------ Data section

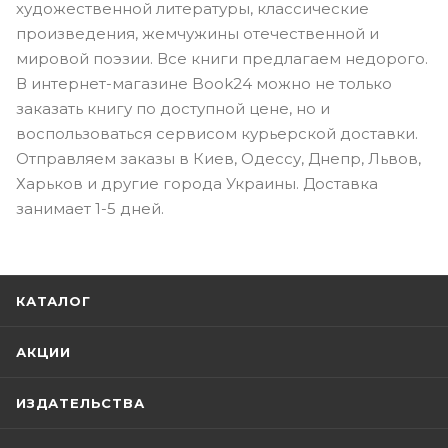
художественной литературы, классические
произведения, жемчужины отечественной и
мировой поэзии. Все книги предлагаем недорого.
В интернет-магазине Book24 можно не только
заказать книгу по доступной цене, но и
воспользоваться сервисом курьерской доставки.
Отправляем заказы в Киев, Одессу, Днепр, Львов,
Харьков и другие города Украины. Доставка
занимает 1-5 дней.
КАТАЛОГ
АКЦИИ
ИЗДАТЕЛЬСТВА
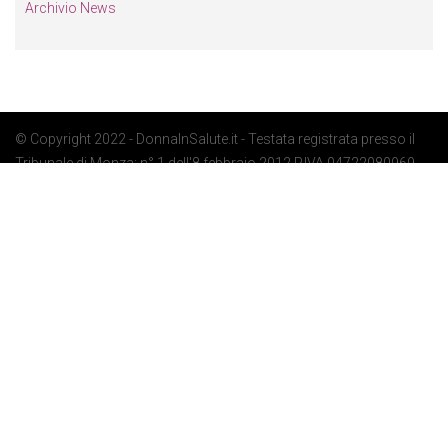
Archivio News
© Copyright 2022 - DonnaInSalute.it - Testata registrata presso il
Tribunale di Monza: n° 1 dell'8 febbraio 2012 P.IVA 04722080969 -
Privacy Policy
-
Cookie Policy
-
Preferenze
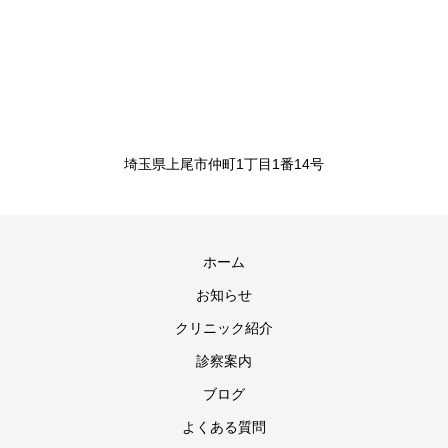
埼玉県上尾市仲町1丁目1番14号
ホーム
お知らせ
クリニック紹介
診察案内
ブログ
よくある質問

------------
------ Data section

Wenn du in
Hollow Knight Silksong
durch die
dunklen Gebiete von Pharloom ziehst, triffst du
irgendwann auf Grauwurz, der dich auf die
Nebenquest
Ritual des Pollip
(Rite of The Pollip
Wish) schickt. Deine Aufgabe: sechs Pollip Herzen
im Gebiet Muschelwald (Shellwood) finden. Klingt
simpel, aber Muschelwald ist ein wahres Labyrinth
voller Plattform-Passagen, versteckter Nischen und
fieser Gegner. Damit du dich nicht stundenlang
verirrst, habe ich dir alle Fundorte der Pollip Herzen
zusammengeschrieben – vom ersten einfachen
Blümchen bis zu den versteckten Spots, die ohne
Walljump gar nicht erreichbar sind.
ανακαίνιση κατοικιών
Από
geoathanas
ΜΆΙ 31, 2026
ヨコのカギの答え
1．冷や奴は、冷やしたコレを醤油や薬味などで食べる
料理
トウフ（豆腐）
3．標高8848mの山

------------
------ Data section

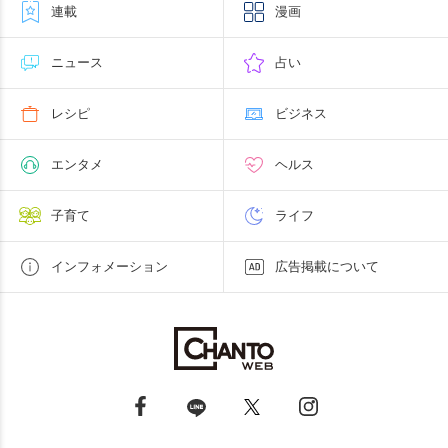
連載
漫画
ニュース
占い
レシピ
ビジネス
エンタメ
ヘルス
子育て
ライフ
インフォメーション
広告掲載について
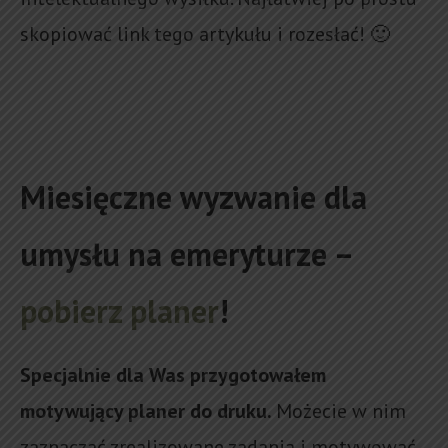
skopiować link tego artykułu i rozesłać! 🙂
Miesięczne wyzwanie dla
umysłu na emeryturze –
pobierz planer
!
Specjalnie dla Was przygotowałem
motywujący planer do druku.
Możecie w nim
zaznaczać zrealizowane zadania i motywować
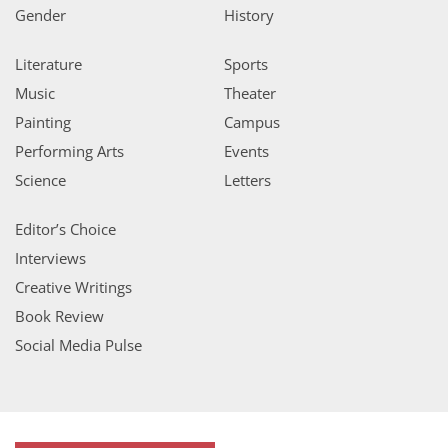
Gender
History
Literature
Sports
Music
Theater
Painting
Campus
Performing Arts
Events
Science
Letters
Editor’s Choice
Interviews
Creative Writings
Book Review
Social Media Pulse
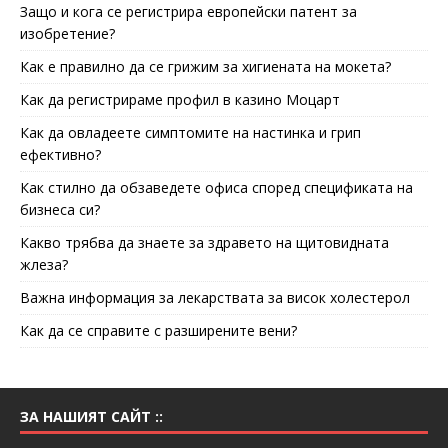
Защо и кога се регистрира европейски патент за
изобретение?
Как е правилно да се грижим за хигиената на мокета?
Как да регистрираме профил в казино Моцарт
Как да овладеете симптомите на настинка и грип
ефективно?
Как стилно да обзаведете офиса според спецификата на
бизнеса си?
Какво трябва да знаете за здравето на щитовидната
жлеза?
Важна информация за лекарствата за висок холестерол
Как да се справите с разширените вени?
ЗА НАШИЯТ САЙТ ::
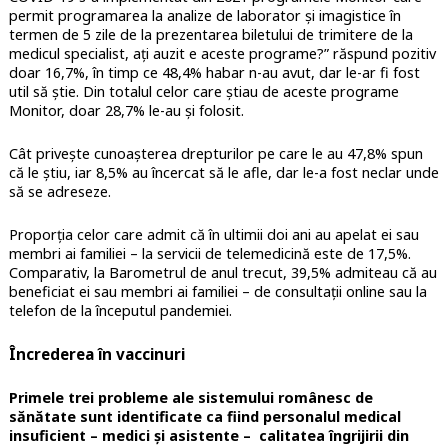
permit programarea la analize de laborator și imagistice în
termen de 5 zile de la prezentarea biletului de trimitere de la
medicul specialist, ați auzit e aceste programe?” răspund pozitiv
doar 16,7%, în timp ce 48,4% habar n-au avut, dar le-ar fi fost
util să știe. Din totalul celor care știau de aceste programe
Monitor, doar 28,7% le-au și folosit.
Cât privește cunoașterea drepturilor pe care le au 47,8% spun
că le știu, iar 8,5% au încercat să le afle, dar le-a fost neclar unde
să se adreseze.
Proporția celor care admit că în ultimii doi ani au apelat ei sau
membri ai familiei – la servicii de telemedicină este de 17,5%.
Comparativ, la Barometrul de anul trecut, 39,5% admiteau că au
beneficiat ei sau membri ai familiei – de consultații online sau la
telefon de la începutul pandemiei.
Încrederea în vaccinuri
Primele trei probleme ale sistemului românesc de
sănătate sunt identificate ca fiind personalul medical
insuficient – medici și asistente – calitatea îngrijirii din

------------

■ **Your task**: Reproduce the rows starting at the line containing "skopiować link tego artykułu i rozesłać! 🙂" and ending at the line containing "ЗА НАШИЯТ САЙТ", switching "Music" to "Dance" and leaving everything else unchanged. Omit the pictures from your answer.

■ **Answer area**:
skopiować link tego artykułu i rozesłać! 🙂
Miesięczne wyzwanie dla
umysłu na emeryturze –
pobierz planer
!
Specjalnie dla Was przygotowałem
motywujący planer do druku.
Możecie w nim
zaznaczać zrealizowane zadania i motywować
Gender
History
Literature
Sports
Dance
Theater
Painting
Campus
Performing Arts
Events
Science
Letters
Editor’s Choice
Interviews
Creative Writings
Book Review
Social Media Pulse
Защо и кога се регистрира европейски патент за
изобретение?
Как е правилно да се грижим за хигиената на мокета?
Как да регистрираме профил в казино Моцарт
Как да овладеете симптомите на настинка и грип
ефективно?
Как стилно да обзаведете офиса според спецификата на
бизнеса си?
Какво трябва да знаете за здравето на щитовидната
жлеза?
Важна информация за лекарствата за висок холестерол
Как да се справите с разширените вени?
ЗА НАШИЯТ САЙТ ::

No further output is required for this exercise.